• [WORK INSTRUCTIONS] Please list every kind of vendor that the wedding passage says the Boathouse encourages to take social distancing and safety protocols into account.

• [PASSAGE PROVIDED]
>>>

To further the safety factor, Gitter pre-packaged 100 masks and had them available at the entrance to the wedding ceremony. 

“There was a mask for everyone, and I individually bagged them,” she says. “I just thought, I cannot be responsible for anyone getting sick. A lot of people brought their own, but I’d rather be safe than sorry.” 

The couple also took steps to help their guests social distance from one another. “At the entrance we had color-coded wrist bands that represented everybody’s comfort level with social distancing,” Gitter says. “Red was strict, like ‘stay away from me,’ yellow was cautious social distancing, so like, ‘you can bump my elbow,’ and blue was very relaxed, like, ‘you can hug me if you want.’ It saved our guests from having to have awkward conversations or trying to figure out, ‘what’s the deal here, am I reading this wrong.’” 

Cass says the Boathouse encourages  vendors like caterers, DJs, bartenders, and photographers to take social distancing and safety protocols into account too. Tables under the tent are spaced farther apart than they might’ve been pre-pandemic, and all servers are expected to keep their masks on. 

“Our caterer said they were adjusting the tables to seat 4 to 6 people instead of the usual 8 to 10,” Gitter says. And although she and Rutigliano spent a painstaking amount of time on a seating chart, in the end they totally scrapped it. “We were told most couples were eliminating assigned seating. People ended up just sitting with whoever they felt most comfortable being close to, and that worked really well.”

<<<

• [EXTRACTED RECORDS]
>>>

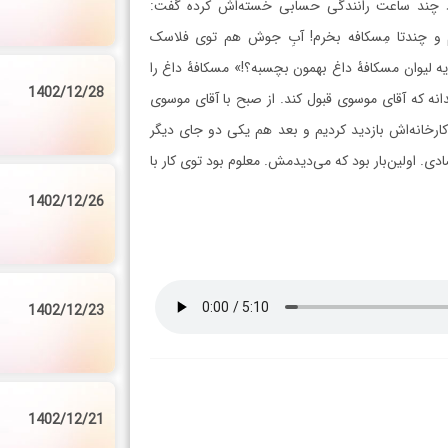
ود چند ساعت رانندگی حسابی خسته‌اش کرده گفت:
م و چندتا مِسکافه بخرم! آبِ جوش هم توی فلاسک
ه ليوان مسکافۀ داغ بهمون بچسبه؟!» مسکافۀ داغ را
1402/12/28
انه که آقای موسوی قبول کند. از صبح با آقای موسوی
 کارخانه‌اش بازديد کرديم و بعد هم يکی دو جای ديگر
دی. اولين‌بار بود که می‌ديدمش. معلوم بود توی کار با
1402/12/26
1402/12/23
1402/12/21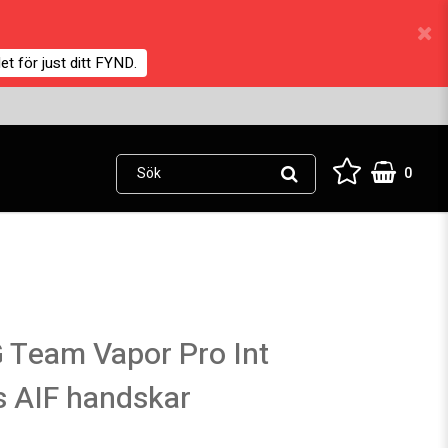
et för just ditt FYND.
0
 Team Vapor Pro Int
s AIF handskar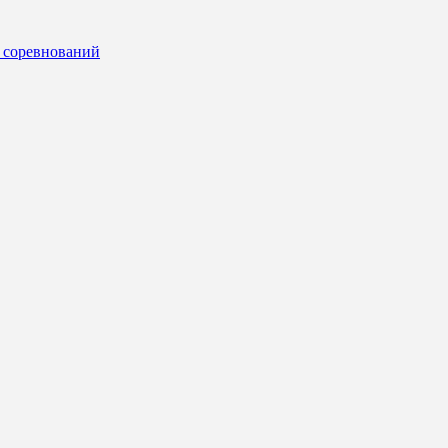
 соревнований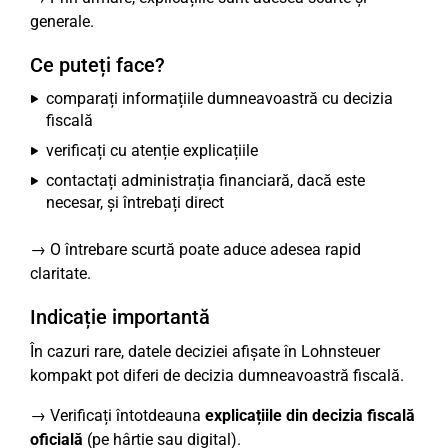
generale.
Ce puteți face?
comparați informațiile dumneavoastră cu decizia
fiscală
verificați cu atenție explicațiile
contactați administrația financiară, dacă este
necesar, și întrebați direct
→ O întrebare scurtă poate aduce adesea rapid
claritate.
Indicație importantă
În cazuri rare, datele deciziei afișate în Lohnsteuer
kompakt pot diferi de decizia dumneavoastră fiscală.
→ Verificați întotdeauna
explicațiile din decizia fiscală
oficială
(pe hârtie sau digital).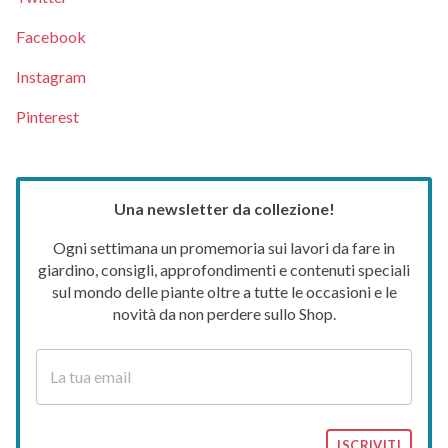
Facebook
Instagram
Pinterest
Una newsletter da collezione!
Ogni settimana un promemoria sui lavori da fare in
giardino, consigli, approfondimenti e contenuti speciali
sul mondo delle piante oltre a tutte le occasioni e le
novità da non perdere sullo Shop.
ISCRIVITI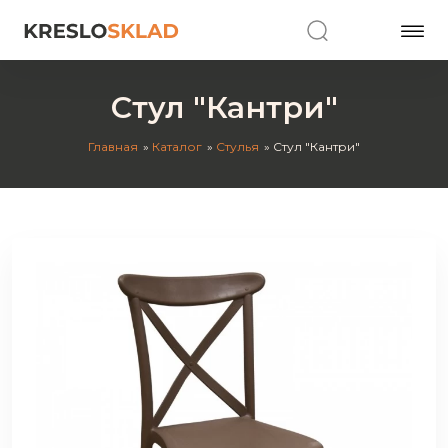
Стул "Кантри"
Главная
Каталог
Стулья
Стул "Кантри"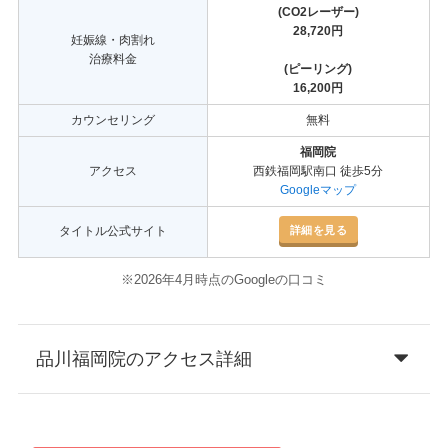
(CO2レーザー)
28,720円
妊娠線・肉割れ
治療料金
(ピーリング)
16,200円
カウンセリング
無料
福岡院
アクセス
西鉄福岡駅南口 徒歩5分
Googleマップ
詳細を見る
タイトル公式サイト
※2026年4月時点のGoogleの口コミ
品川福岡院のアクセス詳細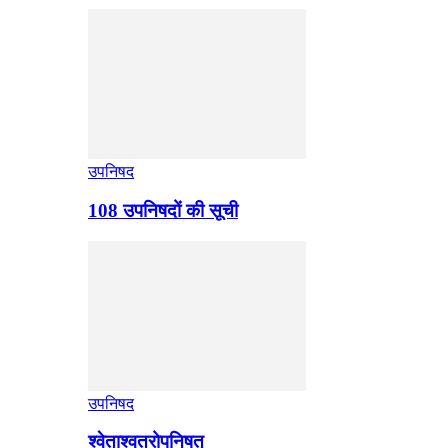
उपनिषद
108 उपनिषदों की सूची
उपनिषद
श्वेताश्वतरोपनिषत्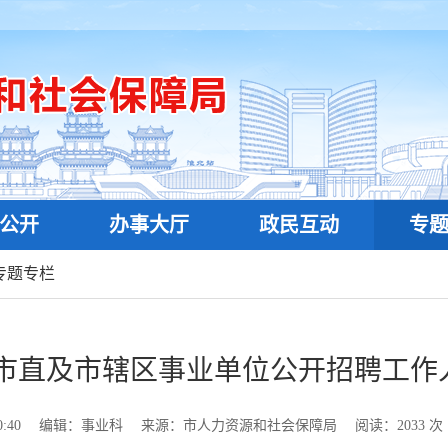
公开
办事大厅
政民互动
专
专题专栏
市市直及市辖区事业单位公开招聘工
:40
编辑：事业科
来源：市人力资源和社会保障局
阅读：
2033
次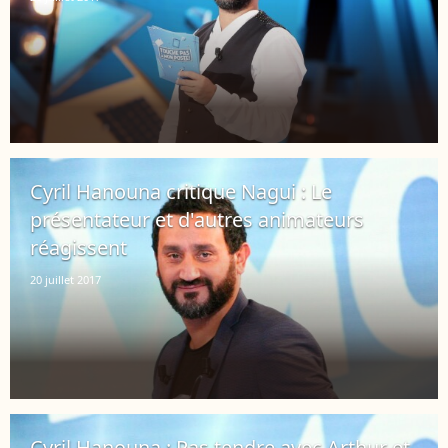
Cyril Hanouna critique Nagui : Le
présentateur et d'autres animateurs
réagissent
20 juillet 2017
Cyril Hanouna : Pas tendre avec Arthur et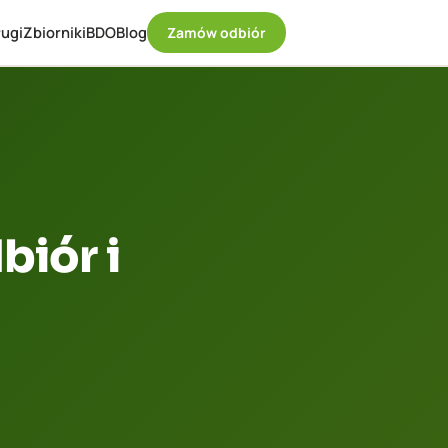
ugi
Zbiorniki
BDO
Blog
Zamów odbiór
biór i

<<<

• [RESULT OF THE EXERCISE] Caterers, DJs, bartenders, and photographers.